### YOUR INSTRUCTIONS
Where the listing below has a line with "camera: 35 degrees right, 10 degrees up", write out exactly that line and every line after it, stopping after the line with "keyboard [164,450,203,505] ->".

### INPUT FOR THIS TASK
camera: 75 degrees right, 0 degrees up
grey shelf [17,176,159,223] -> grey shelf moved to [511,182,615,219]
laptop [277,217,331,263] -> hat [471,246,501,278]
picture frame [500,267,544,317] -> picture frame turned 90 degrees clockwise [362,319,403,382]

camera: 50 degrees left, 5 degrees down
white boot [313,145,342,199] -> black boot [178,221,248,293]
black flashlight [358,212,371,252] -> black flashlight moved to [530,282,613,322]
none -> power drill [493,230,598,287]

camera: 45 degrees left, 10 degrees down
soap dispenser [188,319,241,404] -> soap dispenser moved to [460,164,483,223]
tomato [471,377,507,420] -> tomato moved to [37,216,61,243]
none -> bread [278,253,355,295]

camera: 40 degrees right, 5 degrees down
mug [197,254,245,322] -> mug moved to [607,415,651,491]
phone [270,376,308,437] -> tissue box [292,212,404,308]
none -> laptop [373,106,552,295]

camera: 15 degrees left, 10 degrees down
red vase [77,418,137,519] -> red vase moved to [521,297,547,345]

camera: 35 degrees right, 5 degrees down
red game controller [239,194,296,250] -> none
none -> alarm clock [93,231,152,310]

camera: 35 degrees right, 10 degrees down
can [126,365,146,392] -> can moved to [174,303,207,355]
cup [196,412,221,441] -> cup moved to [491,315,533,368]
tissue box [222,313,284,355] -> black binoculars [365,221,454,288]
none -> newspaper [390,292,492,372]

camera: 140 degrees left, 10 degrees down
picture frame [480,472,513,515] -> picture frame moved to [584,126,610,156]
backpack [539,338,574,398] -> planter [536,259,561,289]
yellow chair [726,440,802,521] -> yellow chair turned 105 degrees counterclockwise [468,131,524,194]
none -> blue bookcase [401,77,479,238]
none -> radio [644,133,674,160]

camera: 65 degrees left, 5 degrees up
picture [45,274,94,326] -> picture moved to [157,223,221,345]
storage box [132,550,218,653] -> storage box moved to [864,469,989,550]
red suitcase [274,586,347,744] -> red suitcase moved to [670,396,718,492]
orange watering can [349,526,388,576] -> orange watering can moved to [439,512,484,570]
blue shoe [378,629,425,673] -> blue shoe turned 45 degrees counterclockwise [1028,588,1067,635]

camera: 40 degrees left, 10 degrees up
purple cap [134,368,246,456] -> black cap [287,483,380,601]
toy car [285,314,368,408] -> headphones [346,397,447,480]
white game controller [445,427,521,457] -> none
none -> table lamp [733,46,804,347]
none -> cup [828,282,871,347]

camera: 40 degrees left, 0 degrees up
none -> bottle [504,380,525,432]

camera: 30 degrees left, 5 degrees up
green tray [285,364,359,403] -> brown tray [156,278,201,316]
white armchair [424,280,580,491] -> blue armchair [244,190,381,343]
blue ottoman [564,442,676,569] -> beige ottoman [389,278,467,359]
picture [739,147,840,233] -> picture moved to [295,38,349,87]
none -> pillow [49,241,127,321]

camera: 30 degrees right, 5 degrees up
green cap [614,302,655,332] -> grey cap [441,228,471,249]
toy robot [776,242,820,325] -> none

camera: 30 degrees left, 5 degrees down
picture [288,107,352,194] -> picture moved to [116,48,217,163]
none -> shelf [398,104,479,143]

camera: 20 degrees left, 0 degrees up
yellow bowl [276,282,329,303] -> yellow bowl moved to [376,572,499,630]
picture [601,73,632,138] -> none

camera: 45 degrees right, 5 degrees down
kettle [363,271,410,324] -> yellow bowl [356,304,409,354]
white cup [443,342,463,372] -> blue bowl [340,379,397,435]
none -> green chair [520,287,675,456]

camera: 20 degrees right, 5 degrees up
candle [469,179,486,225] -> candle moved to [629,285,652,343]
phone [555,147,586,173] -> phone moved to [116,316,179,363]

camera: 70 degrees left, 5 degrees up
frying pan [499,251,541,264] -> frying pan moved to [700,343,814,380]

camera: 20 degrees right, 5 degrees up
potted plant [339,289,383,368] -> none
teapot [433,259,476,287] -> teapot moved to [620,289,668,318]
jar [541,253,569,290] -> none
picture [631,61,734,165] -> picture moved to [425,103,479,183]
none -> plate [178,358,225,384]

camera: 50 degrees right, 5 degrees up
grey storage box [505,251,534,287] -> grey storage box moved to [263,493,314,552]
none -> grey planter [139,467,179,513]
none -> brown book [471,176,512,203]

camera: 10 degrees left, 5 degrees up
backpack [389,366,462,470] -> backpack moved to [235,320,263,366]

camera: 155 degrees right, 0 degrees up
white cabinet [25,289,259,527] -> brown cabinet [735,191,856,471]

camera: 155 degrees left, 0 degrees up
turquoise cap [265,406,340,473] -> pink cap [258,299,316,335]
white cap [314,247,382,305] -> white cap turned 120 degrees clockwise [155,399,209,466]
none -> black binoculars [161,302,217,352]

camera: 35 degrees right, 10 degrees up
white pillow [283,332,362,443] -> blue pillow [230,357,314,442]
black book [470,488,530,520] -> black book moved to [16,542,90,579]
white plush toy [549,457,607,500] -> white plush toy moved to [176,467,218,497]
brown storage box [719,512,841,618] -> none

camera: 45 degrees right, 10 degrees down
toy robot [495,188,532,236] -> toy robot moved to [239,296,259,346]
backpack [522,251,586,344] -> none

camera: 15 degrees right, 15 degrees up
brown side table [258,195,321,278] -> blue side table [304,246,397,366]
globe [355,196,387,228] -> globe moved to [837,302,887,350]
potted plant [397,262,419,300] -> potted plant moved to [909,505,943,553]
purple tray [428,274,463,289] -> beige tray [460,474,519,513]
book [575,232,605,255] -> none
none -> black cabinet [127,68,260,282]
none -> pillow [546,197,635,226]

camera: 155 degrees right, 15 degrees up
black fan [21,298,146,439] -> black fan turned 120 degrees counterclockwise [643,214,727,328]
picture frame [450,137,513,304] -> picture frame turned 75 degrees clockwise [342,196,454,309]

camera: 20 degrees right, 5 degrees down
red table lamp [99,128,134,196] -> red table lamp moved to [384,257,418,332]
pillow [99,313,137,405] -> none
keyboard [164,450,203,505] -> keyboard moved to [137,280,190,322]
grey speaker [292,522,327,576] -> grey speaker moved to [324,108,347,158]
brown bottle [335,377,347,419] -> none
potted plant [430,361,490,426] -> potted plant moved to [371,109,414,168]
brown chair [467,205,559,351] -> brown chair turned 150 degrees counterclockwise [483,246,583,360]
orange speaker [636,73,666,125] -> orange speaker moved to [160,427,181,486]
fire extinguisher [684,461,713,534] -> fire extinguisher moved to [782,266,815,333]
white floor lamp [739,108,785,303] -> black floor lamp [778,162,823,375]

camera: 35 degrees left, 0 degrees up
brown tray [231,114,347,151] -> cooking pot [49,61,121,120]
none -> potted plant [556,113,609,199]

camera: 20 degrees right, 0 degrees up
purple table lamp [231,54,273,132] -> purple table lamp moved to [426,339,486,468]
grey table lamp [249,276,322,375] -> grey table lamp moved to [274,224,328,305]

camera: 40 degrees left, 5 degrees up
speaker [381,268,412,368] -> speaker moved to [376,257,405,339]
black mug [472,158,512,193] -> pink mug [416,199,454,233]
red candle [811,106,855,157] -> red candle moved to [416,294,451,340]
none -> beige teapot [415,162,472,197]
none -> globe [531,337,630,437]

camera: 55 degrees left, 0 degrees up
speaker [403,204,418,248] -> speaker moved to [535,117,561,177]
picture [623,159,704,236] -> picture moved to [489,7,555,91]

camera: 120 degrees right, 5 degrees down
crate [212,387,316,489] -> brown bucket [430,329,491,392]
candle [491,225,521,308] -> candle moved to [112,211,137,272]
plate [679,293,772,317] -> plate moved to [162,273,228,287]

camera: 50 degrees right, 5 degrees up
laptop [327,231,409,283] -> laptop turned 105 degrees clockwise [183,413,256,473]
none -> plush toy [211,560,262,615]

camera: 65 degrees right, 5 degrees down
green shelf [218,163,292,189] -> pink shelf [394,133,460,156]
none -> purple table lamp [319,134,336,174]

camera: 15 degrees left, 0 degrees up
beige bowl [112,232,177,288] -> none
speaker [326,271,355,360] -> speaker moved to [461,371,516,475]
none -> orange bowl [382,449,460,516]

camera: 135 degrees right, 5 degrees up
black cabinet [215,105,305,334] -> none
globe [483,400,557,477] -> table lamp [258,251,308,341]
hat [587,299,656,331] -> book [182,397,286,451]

### TASK ANSWER
camera: 35 degrees right, 10 degrees up
white pillow [283,332,362,443] -> blue pillow [230,357,314,442]
black book [470,488,530,520] -> black book moved to [16,542,90,579]
white plush toy [549,457,607,500] -> white plush toy moved to [176,467,218,497]
brown storage box [719,512,841,618] -> none

camera: 45 degrees right, 10 degrees down
toy robot [495,188,532,236] -> toy robot moved to [239,296,259,346]
backpack [522,251,586,344] -> none

camera: 15 degrees right, 15 degrees up
brown side table [258,195,321,278] -> blue side table [304,246,397,366]
globe [355,196,387,228] -> globe moved to [837,302,887,350]
potted plant [397,262,419,300] -> potted plant moved to [909,505,943,553]
purple tray [428,274,463,289] -> beige tray [460,474,519,513]
book [575,232,605,255] -> none
none -> black cabinet [127,68,260,282]
none -> pillow [546,197,635,226]

camera: 155 degrees right, 15 degrees up
black fan [21,298,146,439] -> black fan turned 120 degrees counterclockwise [643,214,727,328]
picture frame [450,137,513,304] -> picture frame turned 75 degrees clockwise [342,196,454,309]

camera: 20 degrees right, 5 degrees down
red table lamp [99,128,134,196] -> red table lamp moved to [384,257,418,332]
pillow [99,313,137,405] -> none
keyboard [164,450,203,505] -> keyboard moved to [137,280,190,322]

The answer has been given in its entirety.